_ASSIGNED TASK:_ Could you return every line of the material that contains the word "locus"?

STORED DATA: Begin

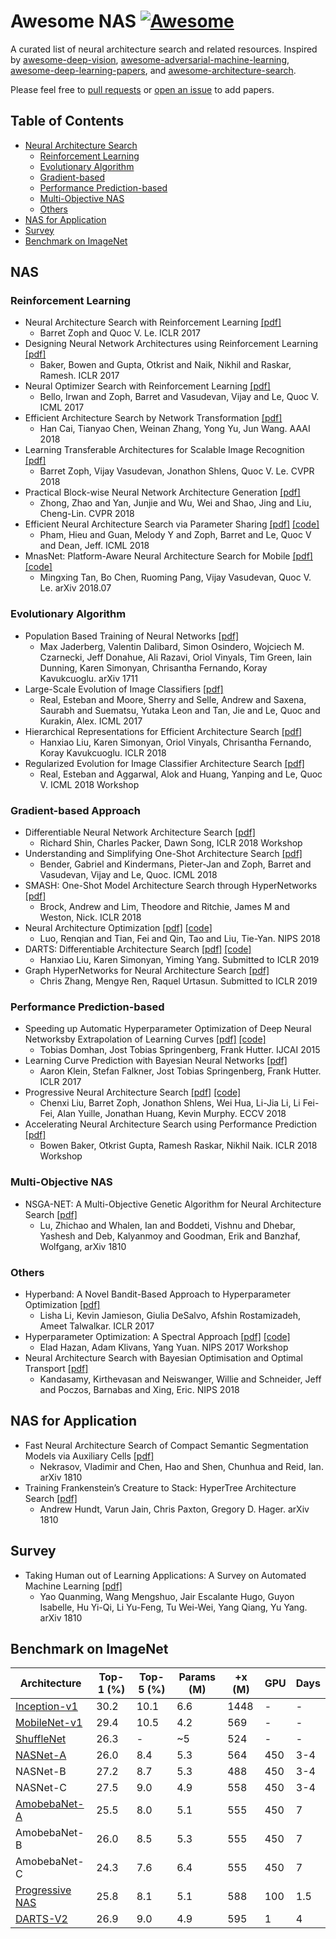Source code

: # Awesome NAS [![Awesome](https://awesome.re/badge.svg)](https://awesome.re)

A curated list of neural architecture search and related resources. Inspired by [awesome-deep-vision](https://github.com/kjw0612/awesome-deep-vision), [awesome-adversarial-machine-learning](https://github.com/yenchenlin/awesome-adversarial-machine-learning), [awesome-deep-learning-papers](https://github.com/terryum/awesome-deep-learning-papers), and [awesome-architecture-search](https://github.com/markdtw/awesome-architecture-search).

Please feel free to [pull requests](https://github.com/D-X-Y/awesome-NAS/pulls) or [open an issue](https://github.com/D-X-Y/awesome-NAS/issues) to add papers.

## Table of Contents

- [Neural Architecture Search](#NAS)
  - [Reinforcement Learning](#reinforcement-learning)
  - [Evolutionary Algorithm](#evolutionary-algorithm)
  - [Gradient-based](#gradient-based-approach)
  - [Performance Prediction-based](#performance-prediction-based)
  - [Multi-Objective NAS](#multi-objective-nas)
  - [Others](#others)
- [NAS for Application](#NAS-for-Application)
- [Survey](#Survey)
- [Benchmark on ImageNet](#benchmark-on-imagenet)


## NAS

### Reinforcement Learning
- Neural Architecture Search with Reinforcement Learning [[pdf]](https://arxiv.org/abs/1611.01578)
  - Barret Zoph and Quoc V. Le. ICLR 2017
- Designing Neural Network Architectures using Reinforcement Learning [[pdf]](https://openreview.net/pdf?id=S1c2cvqee)
  - Baker, Bowen and Gupta, Otkrist and Naik, Nikhil and Raskar, Ramesh. ICLR 2017
- Neural Optimizer Search with Reinforcement Learning [[pdf]](http://proceedings.mlr.press/v70/bello17a/bello17a.pdf)
  - Bello, Irwan and Zoph, Barret and Vasudevan, Vijay and Le, Quoc V. ICML 2017
- Efficient Architecture Search by Network Transformation [[pdf]](https://arxiv.org/pdf/1707.04873.pdf)
  - Han Cai, Tianyao Chen, Weinan Zhang, Yong Yu, Jun Wang. AAAI 2018
- Learning Transferable Architectures for Scalable Image Recognition [[pdf]](http://openaccess.thecvf.com/content_cvpr_2018/papers/Zoph_Learning_Transferable_Architectures_CVPR_2018_paper.pdf)
  - Barret Zoph, Vijay Vasudevan, Jonathon Shlens, Quoc V. Le. CVPR 2018
- Practical Block-wise Neural Network Architecture Generation [[pdf]](http://openaccess.thecvf.com/content_cvpr_2018/papers/Zhong_Practical_Block-Wise_Neural_CVPR_2018_paper.pdf)
  - Zhong, Zhao and Yan, Junjie and Wu, Wei and Shao, Jing and Liu, Cheng-Lin. CVPR 2018
- Efficient Neural Architecture Search via Parameter Sharing [[pdf]](http://proceedings.mlr.press/v80/pham18a.html) [[code]](https://github.com/carpedm20/ENAS-pytorch)
  - Pham, Hieu and Guan, Melody Y and Zoph, Barret and Le, Quoc V and Dean, Jeff. ICML 2018
- MnasNet: Platform-Aware Neural Architecture Search for Mobile [[pdf]](https://arxiv.org/pdf/1807.11626.pdf) [[code]](https://github.com/AnjieZheng/MnasNet-PyTorch)
  - Mingxing Tan, Bo Chen, Ruoming Pang, Vijay Vasudevan, Quoc V. Le. arXiv 2018.07


### Evolutionary Algorithm
- Population Based Training of Neural Networks [[pdf]](https://arxiv.org/abs/1711.09846)
  - Max Jaderberg, Valentin Dalibard, Simon Osindero, Wojciech M. Czarnecki, Jeff Donahue, Ali Razavi, Oriol Vinyals, Tim Green, Iain Dunning, Karen Simonyan, Chrisantha Fernando, Koray Kavukcuoglu. arXiv 1711
- Large-Scale Evolution of Image Classifiers [[pdf]](https://arxiv.org/pdf/1703.01041.pdf)
  - Real, Esteban and Moore, Sherry and Selle, Andrew and Saxena, Saurabh and Suematsu, Yutaka Leon and Tan, Jie and Le, Quoc and Kurakin, Alex. ICML 2017
- Hierarchical Representations for Efficient Architecture Search [[pdf]](https://openreview.net/forum?id=BJQRKzbA-)
  - Hanxiao Liu, Karen Simonyan, Oriol Vinyals, Chrisantha Fernando, Koray Kavukcuoglu. ICLR 2018
- Regularized Evolution for Image Classifier Architecture Search [[pdf]](https://arxiv.org/pdf/1802.01548.pdf)
  - Real, Esteban and Aggarwal, Alok and Huang, Yanping and Le, Quoc V. ICML 2018 Workshop



### Gradient-based Approach
- Differentiable Neural Network Architecture Search [[pdf]](https://openreview.net/pdf?id=BJ-MRKkwG)
  - Richard Shin, Charles Packer, Dawn Song, ICLR 2018 Workshop
- Understanding and Simplifying One-Shot Architecture Search [[pdf]](http://proceedings.mlr.press/v80/bender18a/bender18a.pdf)
  - Bender, Gabriel and Kindermans, Pieter-Jan and Zoph, Barret and Vasudevan, Vijay and Le, Quoc. ICML 2018
- SMASH: One-Shot Model Architecture Search through HyperNetworks [[pdf]](https://arxiv.org/pdf/1708.05344.pdf)
  - Brock, Andrew and Lim, Theodore and Ritchie, James M and Weston, Nick. ICLR 2018
- Neural Architecture Optimization [[pdf]](https://arxiv.org/pdf/1808.07233.pdf) [[code]](https://github.com/renqianluo/NAO)
  - Luo, Renqian and Tian, Fei and Qin, Tao and Liu, Tie-Yan. NIPS 2018
- DARTS: Differentiable Architecture Search [[pdf]](https://arxiv.org/abs/1806.09055) [[code]](https://github.com/quark0/darts)
  - Hanxiao Liu, Karen Simonyan, Yiming Yang. Submitted to ICLR 2019
- Graph HyperNetworks for Neural Architecture Search [[pdf]](https://arxiv.org/pdf/1810.05749.pdf)
  - Chris Zhang, Mengye Ren, Raquel Urtasun. Submitted to ICLR 2019


### Performance Prediction-based
- Speeding up Automatic Hyperparameter Optimization of Deep Neural Networksby Extrapolation of Learning Curves [[pdf]](http://ml.informatik.uni-freiburg.de/papers/15-IJCAI-Extrapolation_of_Learning_Curves.pdf) [[code]](https://github.com/automl/pylearningcurvepredictor)
  - Tobias Domhan, Jost Tobias Springenberg, Frank Hutter. IJCAI 2015
- Learning Curve Prediction with Bayesian Neural Networks [[pdf]](http://ml.informatik.uni-freiburg.de/papers/17-ICLR-LCNet.pdf)
  - Aaron Klein, Stefan Falkner, Jost Tobias Springenberg, Frank Hutter. ICLR 2017
- Progressive Neural Architecture Search [[pdf]](http://openaccess.thecvf.com/content_ECCV_2018/papers/Chenxi_Liu_Progressive_Neural_Architecture_ECCV_2018_paper.pdf) [[code]](https://github.com/chenxi116/PNASNet)
  - Chenxi Liu, Barret Zoph, Jonathon Shlens, Wei Hua, Li-Jia Li, Li Fei-Fei, Alan Yuille, Jonathan Huang, Kevin Murphy. ECCV 2018
- Accelerating Neural Architecture Search using Performance Prediction [[pdf]](https://arxiv.org/abs/1705.10823)
  - Bowen Baker, Otkrist Gupta, Ramesh Raskar, Nikhil Naik. ICLR 2018 Workshop

### Multi-Objective NAS
- NSGA-NET: A Multi-Objective Genetic Algorithm for Neural Architecture Search [[pdf]](https://arxiv.org/pdf/1810.03522.pdf)
  - Lu, Zhichao and Whalen, Ian and Boddeti, Vishnu and Dhebar, Yashesh and Deb, Kalyanmoy and Goodman, Erik and Banzhaf, Wolfgang, arXiv 1810


### Others
- Hyperband: A Novel Bandit-Based Approach to Hyperparameter Optimization [[pdf]](https://arxiv.org/abs/1603.06560)
  - Lisha Li, Kevin Jamieson, Giulia DeSalvo, Afshin Rostamizadeh, Ameet Talwalkar. ICLR 2017
- Hyperparameter Optimization: A Spectral Approach [[pdf]](https://arxiv.org/abs/1706.00764) [[code]](https://github.com/callowbird/Harmonica)
  - Elad Hazan, Adam Klivans, Yang Yuan. NIPS 2017 Workshop
- Neural Architecture Search with Bayesian Optimisation and Optimal Transport [[pdf]](https://arxiv.org/pdf/1802.07191.pdf)
  - Kandasamy, Kirthevasan and Neiswanger, Willie and Schneider, Jeff and Poczos, Barnabas and Xing, Eric. NIPS 2018

## NAS for Application
- Fast Neural Architecture Search of Compact Semantic Segmentation Models via Auxiliary Cells [[pdf]](https://arxiv.org/pdf/1810.10804.pdf)
  - Nekrasov, Vladimir and Chen, Hao and Shen, Chunhua and Reid, Ian. arXiv 1810
- Training Frankenstein’s Creature to Stack: HyperTree Architecture Search [[pdf]](https://arxiv.org/pdf/1810.11714.pdf)
  - Andrew Hundt, Varun Jain, Chris Paxton, Gregory D. Hager. arXiv 1810

## Survey
- Taking Human out of Learning Applications: A Survey on Automated Machine Learning [[pdf]](https://arxiv.org/abs/1810.13306)
  - Yao Quanming, Wang Mengshuo, Jair Escalante Hugo, Guyon Isabelle, Hu Yi-Qi, Li Yu-Feng, Tu Wei-Wei, Yang Qiang, Yu Yang. arXiv 1810
 
## Benchmark on ImageNet


| Architecture       | Top-1 (%) | Top-5 (%) | Params (M) | +x (M) | GPU | Days |
| ------------------ | --------- | --------- | ---------- | ------ | -   | -    |
| [Inception-v1](https://arxiv.org/pdf/1409.4842.pdf)       | 30.2      | 10.1      | 6.6        | 1448   | -   | -    |
| [MobileNet-v1](https://arxiv.org/abs/1704.04861)       | 29.4      | 10.5      | 4.2        | 569    | -   | -    |
| [ShuffleNet](http://openaccess.thecvf.com/content_cvpr_2018/CameraReady/0642.pdf)         | 26.3      | -         | ~5         | 524    | -   | -    |
| [NASNet-A]((http://openaccess.thecvf.com/content_cvpr_2018/papers/Zoph_Learning_Transferable_Architectures_CVPR_2018_paper.pdf))           | 26.0      | 8.4       | 5.3        | 564    | 450 | 3-4  |
| NASNet-B           | 27.2      | 8.7       | 5.3        | 488    | 450 | 3-4  |
| NASNet-C           | 27.5      | 9.0       | 4.9        | 558    | 450 | 3-4  |
| [AmobebaNet-A](https://arxiv.org/pdf/1802.01548.pdf)       | 25.5      | 8.0       | 5.1        | 555    | 450 |  7   |
| AmobebaNet-B       | 26.0      | 8.5       | 5.3        | 555    | 450 |  7   |
| AmobebaNet-C       | 24.3      | 7.6       | 6.4        | 555    | 450 |  7   |
| [Progressive NAS](http://openaccess.thecvf.com/content_ECCV_2018/papers/Chenxi_Liu_Progressive_Neural_Architecture_ECCV_2018_paper.pdf)    | 25.8      | 8.1       | 5.1        | 588    | 100 | 1.5  |
| [DARTS-V2](https://arxiv.org/abs/1806.09055)           | 26.9      | 9.0       | 4.9        | 595    |  1  |  4   |

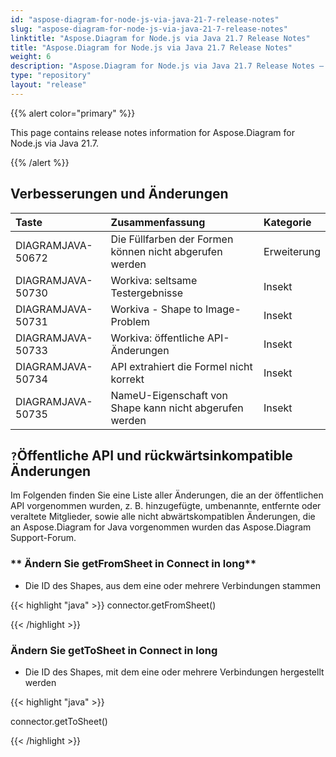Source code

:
 ```yaml
---
id: "aspose-diagram-for-node-js-via-java-21-7-release-notes"
slug: "aspose-diagram-for-node-js-via-java-21-7-release-notes"
linktitle: "Aspose.Diagram for Node.js via Java 21.7 Release Notes"
title: "Aspose.Diagram for Node.js via Java 21.7 Release Notes"
weight: 6
description: "Aspose.Diagram for Node.js via Java 21.7 Release Notes – the latest updates and fixes."
type: "repository"
layout: "release"
---
```

{{% alert color="primary" %}}

This page contains release notes information for Aspose.Diagram for Node.js via Java 21.7.

{{% /alert %}}
## **Verbesserungen und Änderungen**  ##

|**Taste**|**Zusammenfassung**|**Kategorie**|
|:- |:- |:- |
|DIAGRAMJAVA-50672|Die Füllfarben der Formen können nicht abgerufen werden|Erweiterung|
|DIAGRAMJAVA-50730|Workiva: seltsame Testergebnisse|Insekt|
|DIAGRAMJAVA-50731|Workiva - Shape to Image-Problem|Insekt|
|DIAGRAMJAVA-50733|Workiva: öffentliche API-Änderungen|Insekt|
|DIAGRAMJAVA-50734|API extrahiert die Formel nicht korrekt|Insekt|
|DIAGRAMJAVA-50735|NameU-Eigenschaft von Shape kann nicht abgerufen werden|Insekt|
## `?`**Öffentliche API und rückwärtsinkompatible Änderungen**
Im Folgenden finden Sie eine Liste aller Änderungen, die an der öffentlichen API vorgenommen wurden, z. B. hinzugefügte, umbenannte, entfernte oder veraltete Mitglieder, sowie alle nicht abwärtskompatiblen Änderungen, die an Aspose.Diagram for Java vorgenommen wurden das Aspose.Diagram Support-Forum.
### ** Ändern Sie getFromSheet in Connect in long**
- Die ID des Shapes, aus dem eine oder mehrere Verbindungen stammen

{{< highlight "java" >}}
connector.getFromSheet()

{{< /highlight >}}
### **Ändern Sie getToSheet in Connect in long**
- Die ID des Shapes, mit dem eine oder mehrere Verbindungen hergestellt werden

{{< highlight "java" >}}

connector.getToSheet()

{{< /highlight >}}
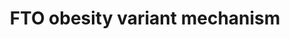 ---
annotations:
- id: PW:0000540
  parent: disease pathway
  type: Pathway Ontology
  value: obesity pathway
- id: PW:0000013
  parent: disease pathway
  type: Pathway Ontology
  value: disease pathway
- id: DOID:9970
  parent: disease of metabolism
  type: Disease Ontology
  value: obesity
authors:
- AlexanderPico
- Egonw
- Mkutmon
- AMTan
- Eweitz
communities:
- Diseases
description: 'Mechanism underlying the association of FTO locus variants and obesity.
  The wild type T allele at rs1421085 in the FTO locus comprises a protein-DNA binding
  motif for ARID5B that represses the transcription of IRX3 and IRX5, which in turn
  de-represses a set of thermogenic genes, leading to mitochondrial thermogenesis
  and a browning adipocyte program. The C risk allele, on the other hand, disrupts
  the binding motif for ARID5B and activates a mesenchymal superenhancer and its targets,
  IRX3 and IRX5, which represses thermogenesis and leads to a shift to lipid storage,
  white adipocytes and, thus, increased risk of obesity.    In addition to the primary
  literature references associated with the pathway, also refer to this blog article
  providing additional perspective and drug discovery potential by Roger Plenge, "Article
  of the week: ARID5B-FTO-IRX3/IRX5 regulatory axis for drug discovery in obesity
  (NEJM)." August 21, 2015. http://www.plengegen.com/blog/arid5b-fto-irx3irx5-regulatory-axis-drug-discovery-obesity-nejm/'
last-edited: 2021-05-17
ndex: bcb67100-8b66-11eb-9e72-0ac135e8bacf
organisms:
- Homo sapiens
redirect_from:
- /index.php/Pathway:WP3407
- /instance/WP3407
revision: null
schema-jsonld:
- '@context': https://schema.org/
  '@id': https://wikipathways.github.io/pathways/WP3407.html
  '@type': Dataset
  creator:
    '@type': Organization
    name: WikiPathways
  description: 'Mechanism underlying the association of FTO locus variants and obesity.
    The wild type T allele at rs1421085 in the FTO locus comprises a protein-DNA binding
    motif for ARID5B that represses the transcription of IRX3 and IRX5, which in turn
    de-represses a set of thermogenic genes, leading to mitochondrial thermogenesis
    and a browning adipocyte program. The C risk allele, on the other hand, disrupts
    the binding motif for ARID5B and activates a mesenchymal superenhancer and its
    targets, IRX3 and IRX5, which represses thermogenesis and leads to a shift to
    lipid storage, white adipocytes and, thus, increased risk of obesity.    In addition
    to the primary literature references associated with the pathway, also refer to
    this blog article providing additional perspective and drug discovery potential
    by Roger Plenge, "Article of the week: ARID5B-FTO-IRX3/IRX5 regulatory axis for
    drug discovery in obesity (NEJM)." August 21, 2015. http://www.plengegen.com/blog/arid5b-fto-irx3irx5-regulatory-axis-drug-discovery-obesity-nejm/'
  keywords:
  - ARID5B
  - FTO
  - Fatty Acid Oxidation
  - IRX3
  - IRX5
  - PPARGC1A
  - PRDM16
  - TBX1
  - UCP1
  license: CC0
  name: FTO obesity variant mechanism
seo: CreativeWork
title: FTO obesity variant mechanism
wpid: WP3407
---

STORED DATA: End

_SOLUTION FOR THIS EXERCISE:_
description: 'Mechanism underlying the association of FTO locus variants and obesity.
  The wild type T allele at rs1421085 in the FTO locus comprises a protein-DNA binding
  description: 'Mechanism underlying the association of FTO locus variants and obesity.
    The wild type T allele at rs1421085 in the FTO locus comprises a protein-DNA binding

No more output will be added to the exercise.